(Saved data entries)
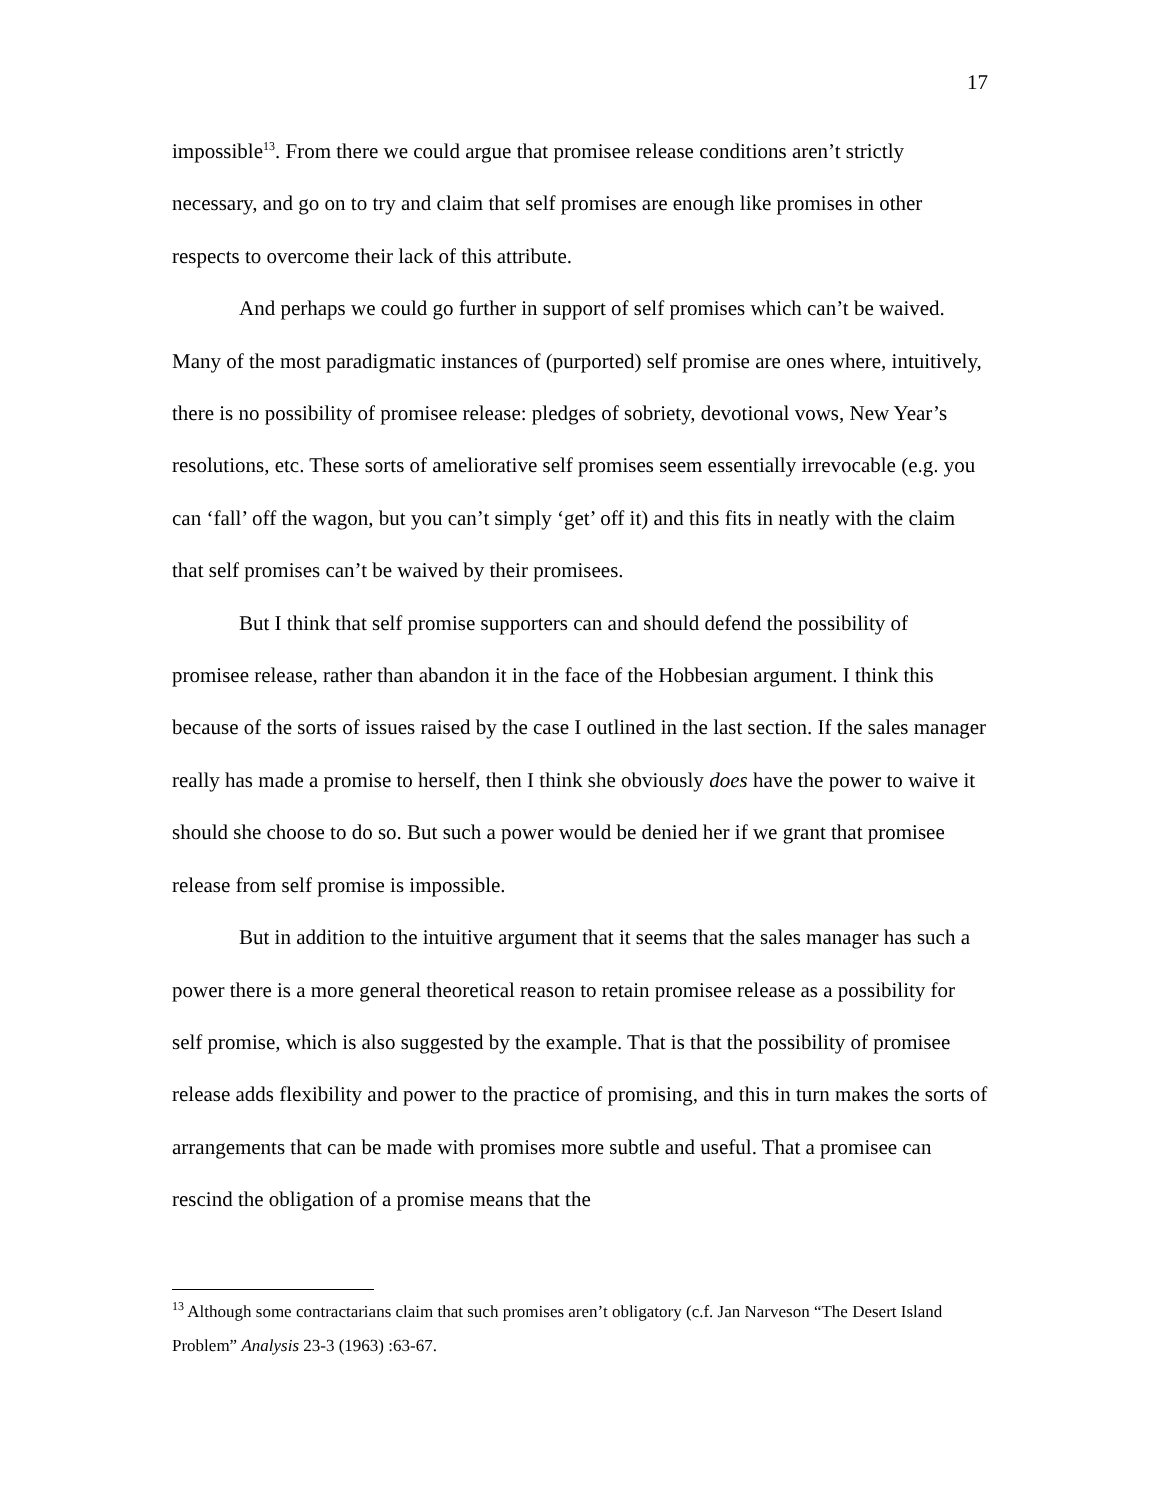17
impossible<sup>13</sup>. From there we could argue that promisee release conditions aren’t strictly necessary, and go on to try and claim that self promises are enough like promises in other respects to overcome their lack of this attribute.
And perhaps we could go further in support of self promises which can’t be waived. Many of the most paradigmatic instances of (purported) self promise are ones where, intuitively, there is no possibility of promisee release: pledges of sobriety, devotional vows, New Year’s resolutions, etc. These sorts of ameliorative self promises seem essentially irrevocable (e.g. you can ‘fall’ off the wagon, but you can’t simply ‘get’ off it) and this fits in neatly with the claim that self promises can’t be waived by their promisees.
But I think that self promise supporters can and should defend the possibility of promisee release, rather than abandon it in the face of the Hobbesian argument. I think this because of the sorts of issues raised by the case I outlined in the last section. If the sales manager really has made a promise to herself, then I think she obviously does have the power to waive it should she choose to do so. But such a power would be denied her if we grant that promisee release from self promise is impossible.
But in addition to the intuitive argument that it seems that the sales manager has such a power there is a more general theoretical reason to retain promisee release as a possibility for self promise, which is also suggested by the example. That is that the possibility of promisee release adds flexibility and power to the practice of promising, and this in turn makes the sorts of arrangements that can be made with promises more subtle and useful. That a promisee can rescind the obligation of a promise means that the
<sup>13</sup> Although some contractarians claim that such promises aren’t obligatory (c.f. Jan Narveson “The Desert Island Problem” Analysis 23-3 (1963) :63-67.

**Work instructions:** Working from the entries above, find every line in which the word "aren" occurs and copy it.

**Answer:**
impossible<sup>13</sup>. From there we could argue that promisee release conditions aren’t strictly necessary, and go on to try and claim that self promises are enough like promises in other respects to overcome their lack of this attribute.
<sup>13</sup> Although some contractarians claim that such promises aren’t obligatory (c.f. Jan Narveson “The Desert Island Problem” Analysis 23-3 (1963) :63-67.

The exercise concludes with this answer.